What needs to be done: I'd like the entries reproduced exactly, with the images omitted.

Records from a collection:
◆ ◆ ◆ ◆ ◆

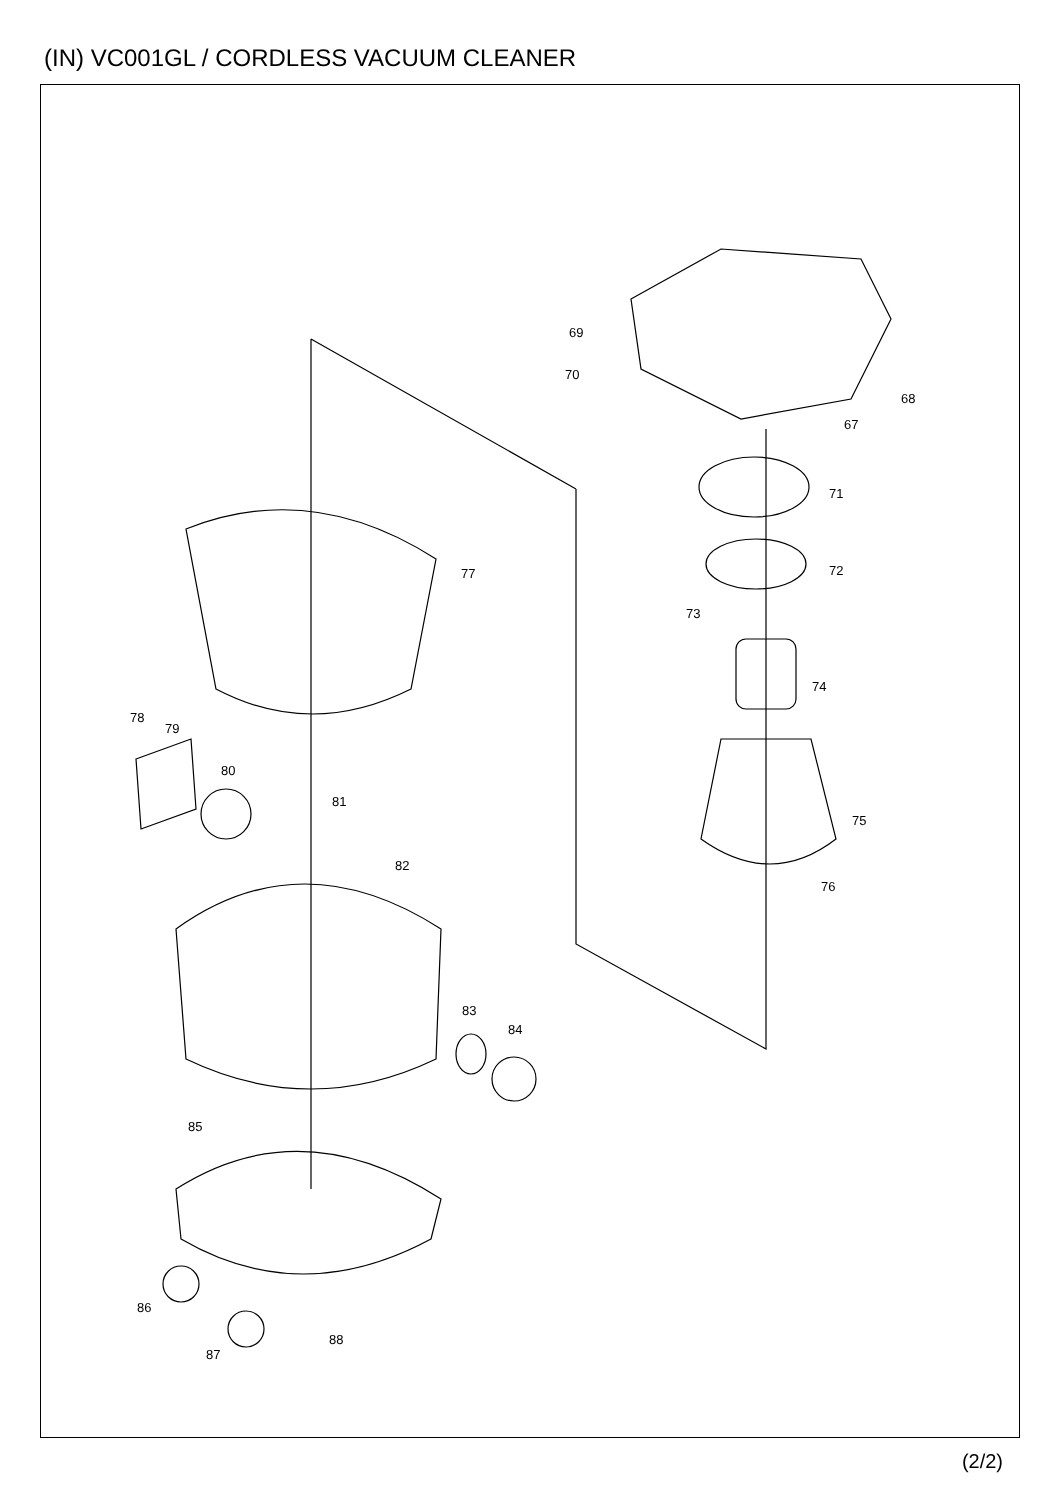(IN) VC001GL / CORDLESS VACUUM CLEANER
69
70
68
67
71
72
73
74
75
76
77
78
79
80
81
82
83
84
85
86
87
88
(2/2)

◆ ◆ ◆ ◆ ◆

Written solution:
(IN) VC001GL / CORDLESS VACUUM CLEANER
69
70
68
67
71
72
73
74
75
76
77
78
79
80
81
82
83
84
85
86
87
88
(2/2)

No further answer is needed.